* **PROBLEM DETAILS**
Below are several entries. Transcribe exactly those lines that fall from the one with "2017.140.3390.2 | 265104" through the one with "2017.140.3390.2 | 254360", end lines included.

Records from a data source
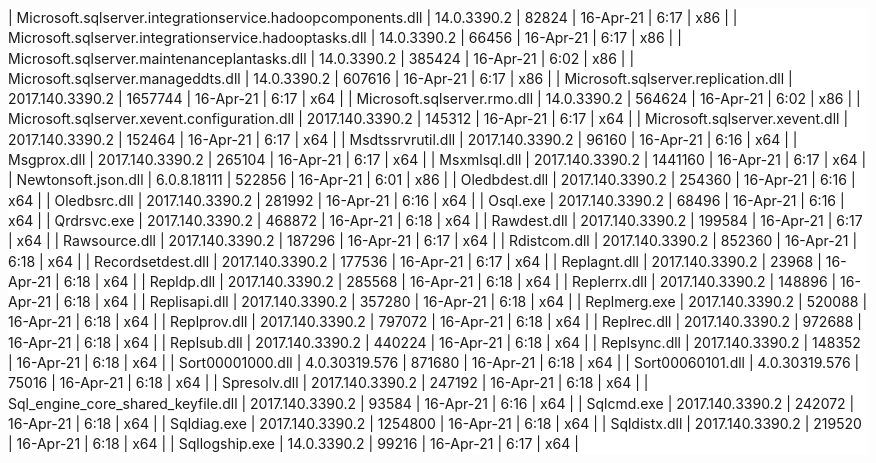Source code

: | Microsoft.sqlserver.integrationservice.hadoopcomponents.dll | 14.0.3390.2     | 82824     | 16-Apr-21 | 6:17 | x86      |
| Microsoft.sqlserver.integrationservice.hadooptasks.dll      | 14.0.3390.2     | 66456     | 16-Apr-21 | 6:17 | x86      |
| Microsoft.sqlserver.maintenanceplantasks.dll                | 14.0.3390.2     | 385424    | 16-Apr-21 | 6:02 | x86      |
| Microsoft.sqlserver.manageddts.dll                          | 14.0.3390.2     | 607616    | 16-Apr-21 | 6:17 | x86      |
| Microsoft.sqlserver.replication.dll                         | 2017.140.3390.2 | 1657744   | 16-Apr-21 | 6:17 | x64      |
| Microsoft.sqlserver.rmo.dll                                 | 14.0.3390.2     | 564624    | 16-Apr-21 | 6:02 | x86      |
| Microsoft.sqlserver.xevent.configuration.dll                | 2017.140.3390.2 | 145312    | 16-Apr-21 | 6:17 | x64      |
| Microsoft.sqlserver.xevent.dll                              | 2017.140.3390.2 | 152464    | 16-Apr-21 | 6:17 | x64      |
| Msdtssrvrutil.dll                                           | 2017.140.3390.2 | 96160     | 16-Apr-21 | 6:16 | x64      |
| Msgprox.dll                                                 | 2017.140.3390.2 | 265104    | 16-Apr-21 | 6:17 | x64      |
| Msxmlsql.dll                                                | 2017.140.3390.2 | 1441160   | 16-Apr-21 | 6:17 | x64      |
| Newtonsoft.json.dll                                         | 6.0.8.18111     | 522856    | 16-Apr-21 | 6:01 | x86      |
| Oledbdest.dll                                               | 2017.140.3390.2 | 254360    | 16-Apr-21 | 6:16 | x64      |
| Oledbsrc.dll                                                | 2017.140.3390.2 | 281992    | 16-Apr-21 | 6:16 | x64      |
| Osql.exe                                                    | 2017.140.3390.2 | 68496     | 16-Apr-21 | 6:16 | x64      |
| Qrdrsvc.exe                                                 | 2017.140.3390.2 | 468872    | 16-Apr-21 | 6:18 | x64      |
| Rawdest.dll                                                 | 2017.140.3390.2 | 199584    | 16-Apr-21 | 6:17 | x64      |
| Rawsource.dll                                               | 2017.140.3390.2 | 187296    | 16-Apr-21 | 6:17 | x64      |
| Rdistcom.dll                                                | 2017.140.3390.2 | 852360    | 16-Apr-21 | 6:18 | x64      |
| Recordsetdest.dll                                           | 2017.140.3390.2 | 177536    | 16-Apr-21 | 6:17 | x64      |
| Replagnt.dll                                                | 2017.140.3390.2 | 23968     | 16-Apr-21 | 6:18 | x64      |
| Repldp.dll                                                  | 2017.140.3390.2 | 285568    | 16-Apr-21 | 6:18 | x64      |
| Replerrx.dll                                                | 2017.140.3390.2 | 148896    | 16-Apr-21 | 6:18 | x64      |
| Replisapi.dll                                               | 2017.140.3390.2 | 357280    | 16-Apr-21 | 6:18 | x64      |
| Replmerg.exe                                                | 2017.140.3390.2 | 520088    | 16-Apr-21 | 6:18 | x64      |
| Replprov.dll                                                | 2017.140.3390.2 | 797072    | 16-Apr-21 | 6:18 | x64      |
| Replrec.dll                                                 | 2017.140.3390.2 | 972688    | 16-Apr-21 | 6:18 | x64      |
| Replsub.dll                                                 | 2017.140.3390.2 | 440224    | 16-Apr-21 | 6:18 | x64      |
| Replsync.dll                                                | 2017.140.3390.2 | 148352    | 16-Apr-21 | 6:18 | x64      |
| Sort00001000.dll                                            | 4.0.30319.576   | 871680    | 16-Apr-21 | 6:18 | x64      |
| Sort00060101.dll                                            | 4.0.30319.576   | 75016     | 16-Apr-21 | 6:18 | x64      |
| Spresolv.dll                                                | 2017.140.3390.2 | 247192    | 16-Apr-21 | 6:18 | x64      |
| Sql_engine_core_shared_keyfile.dll                          | 2017.140.3390.2 | 93584     | 16-Apr-21 | 6:16 | x64      |
| Sqlcmd.exe                                                  | 2017.140.3390.2 | 242072    | 16-Apr-21 | 6:18 | x64      |
| Sqldiag.exe                                                 | 2017.140.3390.2 | 1254800   | 16-Apr-21 | 6:18 | x64      |
| Sqldistx.dll                                                | 2017.140.3390.2 | 219520    | 16-Apr-21 | 6:18 | x64      |
| Sqllogship.exe                                              | 14.0.3390.2     | 99216     | 16-Apr-21 | 6:17 | x64      |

* **RESULT OF THE EXERCISE**
| Msgprox.dll                                                 | 2017.140.3390.2 | 265104    | 16-Apr-21 | 6:17 | x64      |
| Msxmlsql.dll                                                | 2017.140.3390.2 | 1441160   | 16-Apr-21 | 6:17 | x64      |
| Newtonsoft.json.dll                                         | 6.0.8.18111     | 522856    | 16-Apr-21 | 6:01 | x86      |
| Oledbdest.dll                                               | 2017.140.3390.2 | 254360    | 16-Apr-21 | 6:16 | x64      |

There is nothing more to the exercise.